This Handbook of Church Discipline is for pastors, elders, and all Christians presents the process of discipline that should operate in the Christian community. Based chiefly on the five steps of corrective discipline found in Matthew 18:15-17. It was written in response to the various concerns that threaten to tear apart marriages, families, friendships, and congregations — concerns that call for a biblical approach to discipline that can heal fractures, restore right relationships, and ensure the health of the church. Adams’ book helps church leaders deal with the sorts of problems that require the church’s disciplinary response. Charting a course that combines discernment with appropriate action, this simple, readable handbook can have a profound effect on your church.

Contents

  1. What Is Church Discipline?
  2. Preventive Discipline
  3. Corrective Discipline
  4. Self-Discipline
  5. One-on-One
  6. One or Two Others
  7. Tell It to the Church
  8. Removal From the Midst
  9. Restoring to Fellowship
  10. Cross-Congregational Discipline
  11. Encouragement

About the Author

Jay E. Adams (PhD, University of Missouri) is a former director of advanced studies and professor of practical theology at Westminster Theological Seminary, as well as a retired pastor. He has written over fifty books on pastoral ministry, preaching, counseling, Bible study, and Christian living. His books include Competent to Counsel, The Christian Counselor’s Manual, and Marriage, Divorce, and Remarriage in the Bible.

Excerpt from Chapter One:

What Is Church Discipline?

The terms ‘disciple’ and ‘discipline’ obviously have a common Latin source. The source is a word family that has to do with education. Discipline is inextricably linked to education. But the kind of education of which the Bible speaks, and from which church discipline takes its impetus, is very different from the sort of education with which we are now familiar in America.

The educational model from which the idea of church discipline stems once was known in our country, but it became extinct as the result of the successful spread of the permissive, self-expression practices advocated by John Dewey and others in an earlier generation. Biblical education, from which ideas of church discipline flow, is education with teeth; it is education that sees to it that the job gets done.

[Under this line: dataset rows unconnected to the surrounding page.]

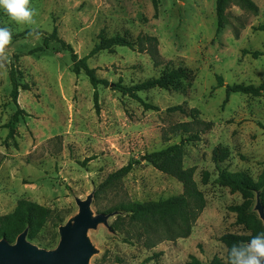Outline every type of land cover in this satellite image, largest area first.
Returning <instances> with one entry per match:
<instances>
[{
  "label": "rangeland",
  "instance_id": "1",
  "mask_svg": "<svg viewBox=\"0 0 264 264\" xmlns=\"http://www.w3.org/2000/svg\"><path fill=\"white\" fill-rule=\"evenodd\" d=\"M254 1L258 15L233 5L231 22L219 33L216 0H29L33 22L21 25L0 9V27L12 33L0 53V229L20 200H31L45 212L36 230L38 240H28L55 248L59 226L78 212L76 198L96 193L108 174L133 159L141 162L117 185L94 196L95 213L119 203L165 200L182 193L180 181L142 159L180 141L172 128L191 117L169 108L182 105L188 111L196 108L200 119L213 124L200 140L184 145V166L194 168L206 199L192 233L153 239L152 246L140 223L115 211L118 214L109 218L114 232L104 224L89 231L97 249L90 264H189L193 258L202 264H227V250L237 242L225 237L264 232L251 216L239 215L235 207L243 196L216 182L219 170L213 159L220 147L225 150L222 168L245 171L255 181L264 170V91L236 92L227 98L226 87H218V76L224 84L264 82V55L252 56L253 51L264 52V31L256 29L264 23V0ZM55 27L80 57L102 37H157L159 63L146 52L124 46L93 55L89 65L111 83L130 86L173 68L186 69L189 76L168 89L140 92L154 109L111 85L97 88L96 106L95 89L86 74L73 72L70 52L57 42L44 45ZM12 67L31 88L20 90L18 98L30 115L10 133L8 124L17 110L10 97ZM256 200L251 210L257 214Z\"/></svg>",
  "mask_w": 264,
  "mask_h": 264
},
{
  "label": "trees",
  "instance_id": "2",
  "mask_svg": "<svg viewBox=\"0 0 264 264\" xmlns=\"http://www.w3.org/2000/svg\"><path fill=\"white\" fill-rule=\"evenodd\" d=\"M233 5L239 7L245 12H249L254 15L259 14V7L254 0H216V15L218 20L217 33L230 24L231 13L229 9ZM256 29L264 31V23L258 25ZM235 32L238 34L237 30ZM52 42L59 43L63 50L70 52L74 73H84L88 76L90 83L95 89L94 100L96 106H98L97 88L100 85H111L113 86V89L118 90L122 94L141 101L145 108L154 109L157 107L145 102L139 96L140 92L154 88L168 89L182 78L189 76L188 70L183 68H173L164 72L159 77L150 78L140 83L128 86L121 82L111 83L107 79L100 78L97 75L96 68L89 65V59L93 55L104 50H110L117 46H124L139 52H146L156 63H159L160 55L158 49V39L155 36L147 34L139 35L135 39H129L123 35L102 37L91 52L83 57H80L74 47L59 35L57 27L54 28L51 34L44 37V45L46 47ZM262 55H264V52L258 50L252 52V56L254 58H258ZM20 74L21 73L18 68H11L10 80L12 88L10 97L16 104L17 110L12 115L11 122L8 124L10 133L14 131L16 123L30 115L27 111L22 109L18 103L20 90H30L31 88L29 84L23 83L18 79V75ZM221 86L226 87L227 98L232 93L236 92L257 94L264 91V82L259 85L224 84L223 77L218 76V87ZM169 110L180 111L181 113L191 117L190 121L177 123L172 128L174 133L177 132V134L181 135L180 141L169 144L160 150L147 152L142 156V159L152 164V166L159 171L180 181L183 185L182 193L165 200H149L142 203L131 202L128 204L119 203L118 205L106 210V212L120 211L124 214H130L135 221L143 226L142 228L144 230V234H146V237L152 246L153 239L162 241L188 237L192 233L194 223L206 207L205 196L199 189L194 179V168L184 166V145L200 140L201 134L211 130L213 124L200 119L196 108H192L188 111L182 105H176L170 107ZM213 159L219 170L216 182L222 186H227L240 192L243 196V203L235 207L239 212V215L243 217V219L251 216L254 221L260 225V227L264 228L263 221L260 219L259 215H257L258 213L256 214L251 210L253 208L254 198L255 196L257 197L258 191H260L261 201L264 205V170L260 179L255 181L253 177L245 171L231 172L222 168L220 164L225 160V150L220 147L214 149ZM140 162L141 159H133L126 165L108 174L104 182L100 185L98 191L95 193V196L96 194L99 195L103 189L112 185H117L118 182L123 177L128 175L133 170L135 165ZM44 212L45 210L33 201L20 200L14 213L2 219L0 240L5 238L9 242L13 243L16 241L18 235L27 228L29 229L28 239L38 240L36 230L37 227L43 223ZM120 215L121 214L118 216ZM254 236L255 235L247 237L227 236L225 238L237 243H246ZM48 244L49 243H44V246L49 247ZM189 264L202 263L198 259L193 258Z\"/></svg>",
  "mask_w": 264,
  "mask_h": 264
},
{
  "label": "water",
  "instance_id": "3",
  "mask_svg": "<svg viewBox=\"0 0 264 264\" xmlns=\"http://www.w3.org/2000/svg\"><path fill=\"white\" fill-rule=\"evenodd\" d=\"M95 191L85 199L76 198L78 212L65 224L59 226V242L55 248H41L28 240V228L18 235L15 242L7 239L0 240V264H90L91 257L97 249L89 237V231L96 229L100 224L114 229L109 218L117 212H98L92 209ZM264 224V205L260 191L254 206Z\"/></svg>",
  "mask_w": 264,
  "mask_h": 264
},
{
  "label": "clouds",
  "instance_id": "4",
  "mask_svg": "<svg viewBox=\"0 0 264 264\" xmlns=\"http://www.w3.org/2000/svg\"><path fill=\"white\" fill-rule=\"evenodd\" d=\"M0 9L17 25L31 24L35 14L29 0H0ZM12 33L8 27H0V53L10 43ZM227 264H264V232L246 243H234L227 250Z\"/></svg>",
  "mask_w": 264,
  "mask_h": 264
}]
</instances>
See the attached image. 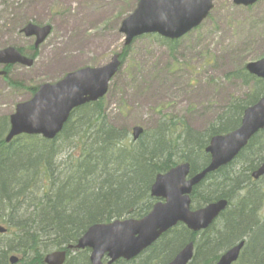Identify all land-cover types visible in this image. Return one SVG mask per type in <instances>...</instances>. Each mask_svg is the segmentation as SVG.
<instances>
[{"label":"rangeland","instance_id":"rangeland-1","mask_svg":"<svg viewBox=\"0 0 264 264\" xmlns=\"http://www.w3.org/2000/svg\"><path fill=\"white\" fill-rule=\"evenodd\" d=\"M138 1L0 0V49L8 46L24 47L27 49L26 54H31L29 47L35 38H27L21 30L28 21L52 26L51 34L34 53L36 59L33 66L15 64L11 69L9 75L11 79L22 82L26 88L47 81H57L69 71L82 66H102L116 52H122L125 55L120 71L113 78L109 91L102 100L104 119L91 127L88 137L85 138L82 134L83 124L87 120L83 118L75 126L68 128L67 133L62 134L61 130L55 139L46 140V153L44 152L46 154V190L50 189L54 195H57L58 187L62 185L59 196L51 201H46V197H42L43 173L41 172L35 181L36 186L29 188L33 194L30 192L26 196L25 193H21L17 198L12 195L10 201L0 203V215L11 219L16 226L22 227L19 225L22 223L26 228L32 227L29 230L30 233L37 232L32 233L31 236L22 232L23 245L29 246L32 243L37 250L44 252V255L49 250L63 246L58 245L61 240L56 235L60 232L57 231L56 225L58 212L66 211L65 213L68 214V211H72L82 199L86 198L84 194L107 192L108 186L116 184L119 180L116 169L107 166L104 172L95 173L98 185L94 182L92 191V187L89 186L88 188L91 187L89 191L81 194L72 203L71 208L66 209L63 204L56 206L61 198L79 195L83 188L88 186L85 185L86 181L78 186L63 184L66 176L73 175L78 170L73 163L81 152L96 151L98 147L95 144L104 146L110 137L108 136L110 131L116 134L122 144L131 147V152H136V147L138 148L141 141V139L134 141L132 137V127L136 125L144 127L151 135L159 127H163L167 133L168 127L172 125L175 139H177V129L174 128L176 122H181L182 126L195 131L205 132L217 123L216 120H219L217 117L230 98H243L242 100L247 101L257 92L261 91L260 94L264 95V82L255 86L253 82L245 83L242 78L226 76L227 73L264 57V0H259L249 7L237 6L232 0H214L213 10L200 27L175 40L173 45L158 34H145L134 39L130 45L124 46V34L120 32L121 22L135 9ZM0 69H2L1 65ZM24 86L23 88L14 87L7 78L0 76V121L4 122L3 119L10 118L15 112L16 105L31 97V92ZM1 130L2 127H0ZM183 137L184 129L180 143ZM19 144H22V141ZM42 144V142L38 143L37 147ZM100 154L101 148L92 154V159L94 156L99 158ZM107 155L103 159L111 160L112 158H107ZM169 156L170 154L160 153L158 157L152 158V164L159 168V164H165ZM125 160H127L126 157L122 156L118 162L122 163ZM249 162L250 159L243 162L241 158H237L232 163L235 169L234 174L229 169L224 172L226 180L234 175L238 176ZM0 165L3 166L1 161ZM26 178L22 181L24 182ZM245 179L250 180L249 176H244L242 173L240 180ZM3 182L5 194H13L17 191L7 182ZM257 183L259 186L257 196L259 194L260 197H255V205L261 201L260 190L264 193V177ZM149 184V179L143 182L137 194L128 200L121 207L122 209H117L116 205L100 218L116 215L117 212L127 208V203H134L138 207L140 199L149 202ZM236 184L238 186L233 188L234 192L246 186H242L239 182ZM228 186L229 184H225L226 188ZM246 193L247 191L238 193L237 196L243 197ZM213 194H217L216 186L211 195ZM234 202L237 201L234 200ZM35 203H37V209L33 208ZM259 210H261L260 215L264 217V203ZM52 212L55 213L52 214ZM125 215L126 212H122L115 218ZM61 216L63 215H59ZM79 217L81 218V215ZM75 224L77 226L74 231L81 232L83 227L80 230L82 222L79 218ZM182 229L189 230L185 225L179 224L167 231L156 243L172 241V231L179 233L174 235V238L182 236L184 240ZM215 230L221 231V226ZM216 234L210 230L204 235L209 237ZM245 236L248 238L243 252L244 259L248 258L245 254L251 240L250 235ZM35 237L38 238L36 240L38 246L35 245ZM194 242L193 254L197 251L196 239ZM71 243H76V240ZM226 244L227 242L223 246ZM45 248L46 251H44ZM151 250L150 248L143 252L132 262L120 261L118 264H148L146 259L150 256ZM82 251L79 257L85 256L86 253H88L87 256L90 255L89 248ZM18 255L25 261L31 259ZM72 256L75 255H71L69 259ZM0 258V264H11L9 259L8 262L2 263L1 253ZM240 260L235 264H241ZM200 261L199 264H205V260ZM149 264H158V262L150 260Z\"/></svg>","mask_w":264,"mask_h":264},{"label":"trees","instance_id":"trees-1","mask_svg":"<svg viewBox=\"0 0 264 264\" xmlns=\"http://www.w3.org/2000/svg\"><path fill=\"white\" fill-rule=\"evenodd\" d=\"M168 42L173 45L175 41L168 40ZM124 56L125 55H123V58ZM226 76L232 78H242L245 80V83L253 82L255 86L264 82V80L255 78L253 75L248 73L245 66L227 73ZM28 89L33 94L38 89V85L29 87ZM260 93L261 91L257 92L255 95H252V97L247 101L242 100L243 98H230V100L227 102V105L222 109L223 111L221 114L217 117V119H219L216 120L217 123L213 127L207 129L205 132L195 131L192 128L190 129L188 127L182 126L183 124L181 122H176L174 128L177 129V139L173 137V129L171 128L172 125L168 127L167 133L163 127H159V129L154 131L152 135L146 131L145 134L140 138L141 141L138 144V148L136 147L137 151L131 152V147L122 144L119 139H117L116 134L113 131H110L108 133V136L110 137L104 146H98V144H95L98 147L96 151L87 150L85 152H81L79 157H77L76 161L73 163V166H75V168L78 170H76L73 175L69 174V176H66L65 182L63 184L64 186L72 184H76V186H78L79 184L86 181L85 185L88 186L83 188L79 195H75L72 198H68V196L61 198V200L57 202L56 206L63 204L65 205L66 209L69 207L71 208L73 206L72 203L78 199L81 194L88 192L91 187V191L93 190V183H97V175H95V173H101L102 171L104 172L107 166H110L112 169H116V175L119 180L116 181V184H110L107 188V192L102 191V193L91 192L89 194H84L83 196H86V198L82 199V201L78 203L77 206L72 209V211L67 210L69 212L68 214L65 213L66 211L58 212V221L56 225L57 231L60 232L56 233V235L57 237H60L61 240L58 245H63V249L67 248L71 241L77 240L82 232L85 231L87 226L91 223L110 221L112 218L121 215L122 212H126V215L133 214L138 217H141L147 213L153 204L151 197H149V202L142 201V199H140L138 202V207L134 203H127V208L117 212L116 215L109 218H100L106 212H108V210L115 208L116 205L117 209L125 205L128 200L132 199L133 196L137 194L136 192H138L139 186L148 179L150 180L148 188H150L154 177L158 172H163L170 169L177 162H181L183 160L191 161L193 172L203 167L209 160V156L204 152V148L209 141L210 134L226 132L237 127L240 124L242 113L245 107L254 103L261 96ZM102 112V101L86 104L81 108L74 110L72 117L65 125L64 132H62V134L67 133V129L75 126L80 122L81 119L87 118L82 128L83 137L87 138L91 127L97 125L101 119H104V117H102ZM3 120L4 122L0 121V127H2V130L0 131V161L3 165H0V203L1 201H10L12 195L17 198L22 192L28 194L27 192L29 188L36 186L35 181L41 172L43 173L42 182H46V140L39 137L24 135L15 138L10 143H6L4 137L9 129V118ZM4 124L5 126H3ZM183 129L184 137L180 143ZM262 132H264V130H262L260 133ZM21 141L22 144H19ZM40 142L43 144L37 147V144ZM100 148L101 154L99 158L94 156V159H92V154L98 152ZM104 149L107 151L108 155L106 151H102ZM263 152L264 144H261V142L255 137L249 142L245 150L239 155V159L251 158L247 168L252 169L264 158ZM160 153L163 155L164 153L170 154V156L169 159H166L165 164H159V168H156L155 164H152V158L158 157ZM178 153L179 155H177ZM105 155H107V158H112L111 160L108 159L110 162L104 160ZM122 156H125L127 160L122 163L121 161L118 162ZM227 169H233L232 163L209 175L195 188L193 194V201L198 206L217 198L230 199V208L223 212L220 220L211 225L207 231L209 232L212 230V232L214 231L217 234L206 237L207 235L200 233L206 240L205 243L202 244L203 242L199 243L197 241V233L190 234L187 229H182V234L185 239L183 240L181 236L172 241H166L163 244L157 243L154 245V247L151 248L152 250L150 256L146 259L148 260V264L150 260L157 261L158 264L165 263L171 259L186 242L195 239L197 241V251L191 264H199V262H201L200 260H205V264H213L218 259L221 251L247 234L250 235L251 238L249 247L246 249L245 254V256H248V258L244 259L242 255L240 263L264 264V220L259 218V208L262 202V196L261 201L255 205V197L251 199L252 196H250L253 195V193L257 195V192H255V185L253 183L248 185L250 180L245 179L241 181L240 177L235 175L232 178L226 180V178L223 176V173L225 171H229ZM244 172L246 173V169ZM20 176L23 177L22 179L26 177L28 178H26V180L23 182ZM126 178L128 179L126 180ZM3 181L7 182V184H10L17 191L13 194H5V186ZM236 182L242 183V186H248V192L250 193L247 192V195L242 197L243 200L250 199L248 203H244L242 205V203L239 204L238 201L234 202L237 194L241 192L242 189H244L238 188L234 192L233 188L238 186ZM225 184H229V186L226 188ZM89 186L91 187L88 188ZM215 186L217 194L211 195ZM61 187L62 185L58 187V191L56 192L57 195H54L52 192L49 194L46 193V201H51L52 199H55L56 196H59ZM53 190L55 191L56 188ZM257 197H260L259 194ZM41 200L43 201L42 197ZM36 206L37 203L34 204L33 208L37 209ZM137 210L140 211L137 212ZM30 213L34 214L32 212ZM53 213L55 212H52V214ZM25 214L23 215L25 216ZM59 215L63 216L59 217ZM80 215L81 218L79 217ZM30 216L34 217V215ZM78 218L82 222L80 225V230L83 227L82 231L79 233L78 231H74L77 226L75 221H77ZM0 223L6 224L9 231L7 234H0V253L1 256H3L2 263L8 262L9 255L11 253H17L21 256L31 258L25 261L22 257L20 260L22 264H45L44 252L37 250L32 243L27 246L23 245L24 243L21 242L22 232L27 233L28 236H31L32 233H37L29 232L32 227L26 228V226H23L22 223L19 224L22 227L18 225L16 226L11 221V219H6L2 215H0ZM215 224L217 226H215ZM67 226L70 228H66ZM220 226L221 231L218 232L215 230V228ZM54 227L56 228L55 225ZM172 232L173 237L174 235L176 236L179 234L176 231ZM36 240H38L37 237L34 238V241ZM182 240L184 241V244H182ZM225 242H227V244L223 246ZM35 245L38 246L37 241L35 242ZM203 246H207V248L205 249ZM220 246L221 249H219ZM44 251H46V248ZM82 252V250H77L75 256H72L71 259H68L66 264H89V256H87L88 253H86L85 256L79 257ZM70 253L71 250H68V254ZM29 254H31V256H28Z\"/></svg>","mask_w":264,"mask_h":264},{"label":"water","instance_id":"water-1","mask_svg":"<svg viewBox=\"0 0 264 264\" xmlns=\"http://www.w3.org/2000/svg\"><path fill=\"white\" fill-rule=\"evenodd\" d=\"M259 0H233L237 5H253ZM214 7V0H139L135 9L123 19L120 32L125 35V45L143 34H159L168 39H179L198 27ZM26 35H36V45L42 43L51 32V26L29 23L24 29ZM0 63H22L31 65L33 59L9 46L0 50ZM120 54L102 66H86L67 73L56 82L39 86L28 100L18 103L11 115L10 130L6 141L15 136L42 134L53 138L62 130L73 109L89 101L98 100L108 90L109 81L121 66ZM247 70L264 78V57L249 62ZM5 72H0L4 74ZM264 127V97L245 109L241 124L227 134L211 138L206 152L210 162L201 172L187 179L191 165L178 164L165 173H159L152 185L153 196L163 201L153 205L151 211L140 219H116L109 223H94L80 237L76 247L90 248L91 264H104L103 257H110L109 263L119 259H132L152 245L164 232L182 222L191 231L207 227L227 205L225 199L210 202L196 210L191 209V193L207 173L230 163L258 130ZM144 132L141 126L133 128L134 138ZM264 174V162L254 176ZM5 228L0 226V232ZM244 241L229 249L217 264H231L239 255ZM194 242H189L167 264H188L193 258ZM12 263L17 256L10 258ZM48 264H63L66 251H53L46 255Z\"/></svg>","mask_w":264,"mask_h":264},{"label":"bare ground","instance_id":"bare-ground-1","mask_svg":"<svg viewBox=\"0 0 264 264\" xmlns=\"http://www.w3.org/2000/svg\"><path fill=\"white\" fill-rule=\"evenodd\" d=\"M68 121V120H67ZM67 121L65 122V123H67ZM261 131H257L256 133H254L253 134V136L249 139V141H248V143L243 147L244 149L248 146V144H249V142L252 140V139H254L255 137L257 138V140L258 141H260V142H264V132H262V133H260ZM215 136V134H210V137H214ZM263 154H264V152H263ZM219 169H217V170H215V171H212V172H209V173H207L208 174V176L209 175H211V174H213V173H215V172H217ZM223 176L225 177L226 175H225V173H223ZM24 192H22V194H23ZM248 193H250V192H248ZM247 195V194H246ZM26 196H27V194H26ZM250 196H252L251 197V199H253L254 197H256L257 195L255 194V193H253V195H250ZM234 200H236V201H238V203L239 204H241L242 203V205L244 204V203H248V201L250 200H243V198H239L238 196H236V198L234 199ZM156 201V200H155ZM243 201V202H242ZM211 202V201H210ZM251 202V201H250ZM209 229L207 228V227H205V228H202V229H200V231H201V233H206L207 231H208ZM193 232H196V231H193ZM197 233V241L200 243V242H203L202 244H204L205 243V238L200 234V233H198V232H196ZM174 239H176V238H174L173 237V240ZM182 244H184V242L182 243ZM185 245V244H184ZM205 249L207 248V246H203ZM219 249H221V246L219 247ZM203 252H204V250H203Z\"/></svg>","mask_w":264,"mask_h":264},{"label":"flooded vegetation","instance_id":"flooded-vegetation-1","mask_svg":"<svg viewBox=\"0 0 264 264\" xmlns=\"http://www.w3.org/2000/svg\"><path fill=\"white\" fill-rule=\"evenodd\" d=\"M22 31V30H21ZM23 32V31H22ZM27 38H31V37H33V38H35L34 40H32V41H34L33 42V44L29 47V49L31 50V54H26L27 53V49L26 48H24V47H20V50H21V52L22 53H24V54H26V55H28V56H30V55H32V56H30V57H33L34 56V53L38 50V48H39V46H36V44H35V41H36V38L37 37H35V36H26ZM2 66V69L1 70H5L4 72V75H0V76H3L5 79L7 78V81L12 85V86H14V87H17V88H23V83L22 82H19V81H13L12 79H11V77L9 76L10 75V73H11V69L13 68V66L14 65H1ZM33 66V65H32ZM15 83H18V84H15ZM19 84H21V85H19ZM34 86V85H33ZM32 85L31 86H28L27 88H26V90L28 91L29 89V87H33ZM260 177H258V179H259ZM115 262H117L118 263V260L117 261H115ZM104 264H105V262H104Z\"/></svg>","mask_w":264,"mask_h":264}]
</instances>
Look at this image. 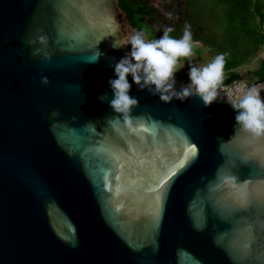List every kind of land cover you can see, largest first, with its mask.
Returning <instances> with one entry per match:
<instances>
[{"label":"water","instance_id":"1","mask_svg":"<svg viewBox=\"0 0 264 264\" xmlns=\"http://www.w3.org/2000/svg\"><path fill=\"white\" fill-rule=\"evenodd\" d=\"M135 31L127 0H0V264H264V137L131 74L129 130L109 80Z\"/></svg>","mask_w":264,"mask_h":264},{"label":"clouds","instance_id":"2","mask_svg":"<svg viewBox=\"0 0 264 264\" xmlns=\"http://www.w3.org/2000/svg\"><path fill=\"white\" fill-rule=\"evenodd\" d=\"M171 17V13L168 14ZM173 27L166 26L163 35L159 39H148L144 31H135L126 39L114 41L113 47L131 45L130 53L126 54L117 63L114 70L115 79L109 80V85L114 93L110 106L123 114V120L129 130H133L134 118L130 115L134 106L139 104L136 97L131 96L132 84L128 80L131 74L136 85L140 89H147L153 95L159 94L161 101L171 102L173 98L184 101L193 96H199L204 105L210 106L217 98L227 97V102L237 111L235 116L236 129L243 130L254 137H264V98L261 91L264 84L248 87L246 91L236 90L235 94L229 92L221 95L220 90L224 81V69L228 53L217 54L209 63L202 66L191 64L189 69L190 83L176 90L175 74L184 66L182 58L193 56V49L199 45V41H193L191 25L185 24L183 35L176 38L170 35ZM41 37V40H44ZM102 55L98 50L93 59L88 63L96 62ZM49 79L41 78V83L47 85ZM155 86L154 88L152 86ZM99 99L104 101L107 94H102ZM73 120L78 117H72Z\"/></svg>","mask_w":264,"mask_h":264},{"label":"trees","instance_id":"3","mask_svg":"<svg viewBox=\"0 0 264 264\" xmlns=\"http://www.w3.org/2000/svg\"><path fill=\"white\" fill-rule=\"evenodd\" d=\"M130 22L138 27L139 31H146V17L152 15L156 9L148 5L145 0H127ZM186 17L185 24L191 25L194 41H201L210 49L211 60L220 53H228L224 69L223 83L234 79L245 78L235 71L236 68L259 56L264 44V0H186V6L182 10ZM211 19L212 27L208 30H200L203 25V17ZM184 24L170 34L176 38L183 35ZM202 28V27H201ZM196 31L200 36L195 35ZM150 39H159L154 33ZM195 53L199 49L194 48ZM189 58H182L181 62ZM249 85L264 79V60L252 71Z\"/></svg>","mask_w":264,"mask_h":264},{"label":"rangeland","instance_id":"4","mask_svg":"<svg viewBox=\"0 0 264 264\" xmlns=\"http://www.w3.org/2000/svg\"><path fill=\"white\" fill-rule=\"evenodd\" d=\"M152 2H154L158 7L163 8V4L165 3V0H151ZM168 1V0H167ZM208 1V3H211V0H206ZM185 8V5L183 4L182 0H173V3L170 4L169 7L166 8V11L171 12L172 13V17L173 21L176 20L177 22L178 20V14L180 16V11L183 10ZM165 11V9H160V14H167ZM177 14V16H176ZM181 25H185L186 22V17L185 14L183 13L181 15ZM214 22L211 21V19L209 17H203V25L200 28V30H208V28L210 29V27H212V24ZM173 23H168V22H163L162 17L158 16V18L156 19V22L154 23V25H160V27L162 26V28H165L168 25H171ZM164 30V29H163ZM163 30L161 32H158L157 35H160V33L163 32ZM200 36V32L196 31V34ZM148 39H150L148 37ZM194 41V40H193ZM195 42V41H194ZM199 45L195 48L199 49V53H195L194 49H193V56L189 58L188 61H183L181 62L182 65H184L176 74L175 76L177 77V79H182L183 78H189V69L191 67V64H194L195 66L199 67L202 65H206L207 63H209L211 61V55H209L210 53V49L208 48L207 45H204L201 41H199ZM260 63V56L253 58L251 61L246 62L245 64L239 66L238 68L235 69V71L237 73H239L241 76L240 77H245L247 80H250L251 73L252 71H254ZM225 75V73H224Z\"/></svg>","mask_w":264,"mask_h":264},{"label":"flooded vegetation","instance_id":"5","mask_svg":"<svg viewBox=\"0 0 264 264\" xmlns=\"http://www.w3.org/2000/svg\"><path fill=\"white\" fill-rule=\"evenodd\" d=\"M146 1L148 2V5L153 6L156 9L155 11H153L152 15H150V16L145 18V20L147 22V28L149 29L150 34L154 33L158 38H160L163 35V32L160 33V35H157V33L161 32L164 28H162V26L160 27V25H154V23L156 22V19L158 18V16L162 17L163 22L173 23L171 25H168L170 27H173V29H178L179 28V26L181 25V21H182L181 20V15L183 14V11L181 10L179 12L180 16L178 14V20H179L178 22L176 20L173 21L174 16L172 17V15H171V17H169L168 14L171 13V12L166 11V8L169 7L171 3H173V0H168V1L165 0V3L163 4V6H164L163 8L165 9V11L167 13L165 15L160 14V9H163V8L158 7L151 0H146ZM182 1H183V4L186 6V0H182ZM176 16H177V14H176ZM150 34L147 33L148 37H149Z\"/></svg>","mask_w":264,"mask_h":264},{"label":"built area","instance_id":"6","mask_svg":"<svg viewBox=\"0 0 264 264\" xmlns=\"http://www.w3.org/2000/svg\"><path fill=\"white\" fill-rule=\"evenodd\" d=\"M260 60H264V44L262 45L261 51L259 53ZM176 81L178 82H183V83H190V78H183L182 79H177L175 76ZM231 87L234 88H244V87H249V81H247L245 78H239V79H234L231 82L223 83L221 86L220 94L228 93V91L231 89Z\"/></svg>","mask_w":264,"mask_h":264}]
</instances>
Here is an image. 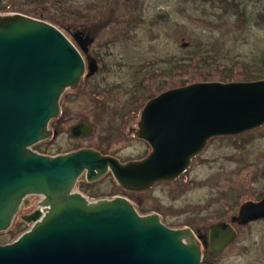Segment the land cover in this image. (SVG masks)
I'll return each mask as SVG.
<instances>
[{
  "label": "water",
  "instance_id": "obj_1",
  "mask_svg": "<svg viewBox=\"0 0 264 264\" xmlns=\"http://www.w3.org/2000/svg\"><path fill=\"white\" fill-rule=\"evenodd\" d=\"M55 26L23 14H0V232L10 228L30 195L36 209L29 224L0 244V264H201L202 245L191 228L166 226L159 214H140L124 197L88 199L75 190L85 171L89 182L107 172L129 191H145L179 178L209 139L264 125V79L204 81L168 89L143 105L134 134L149 146L137 160L120 163L92 149L46 156L33 146L51 136L62 96L80 87L81 52ZM96 70L88 66L86 75ZM84 122L77 137L90 133ZM264 218V197L240 206L233 222ZM235 237L231 226L214 224L209 247L218 252Z\"/></svg>",
  "mask_w": 264,
  "mask_h": 264
},
{
  "label": "rangeland",
  "instance_id": "obj_2",
  "mask_svg": "<svg viewBox=\"0 0 264 264\" xmlns=\"http://www.w3.org/2000/svg\"><path fill=\"white\" fill-rule=\"evenodd\" d=\"M234 2L245 19L238 17L237 9L225 10L218 0H0V14L45 21L77 48L73 34L87 38L88 56L98 62V70L65 94L64 125L87 118L94 131L75 141L62 127L48 152L96 145L123 159L137 158L149 146L135 142L128 132L134 133L140 109L153 96L196 82L218 81L211 78L221 72H235L238 79L244 71L264 74V0ZM42 147L38 143L33 149ZM263 169L264 126L246 139L214 138L175 181L129 191L104 178L89 193L108 199L123 195L142 215L154 212L168 227L201 231L217 223L228 226L239 205L254 203L264 193ZM28 228L15 218L8 230L0 232V244ZM258 262L264 264L261 223L242 232L212 264Z\"/></svg>",
  "mask_w": 264,
  "mask_h": 264
},
{
  "label": "flooded vegetation",
  "instance_id": "obj_3",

The Old Testament word musar and the New Testament word paideia set forth this idea of education backed by force. As Hebrews 12:5–11 makes clear (here the New Testament writer uses paideia to translate the Hebrew musar into Greek), such education is not always pleasant and at the time can be quite painful: Of course, all discipline [paideia] seems painful rather than pleasant for the moment, but later on it yields the peaceful fruit of righteousness to those who have been trained by it (Hebrews 12:11). But notice the purpose of discipline: it functions in the educational process to produce righteousness as its fruit, a fruit which, when you bite into it, tastes like peace.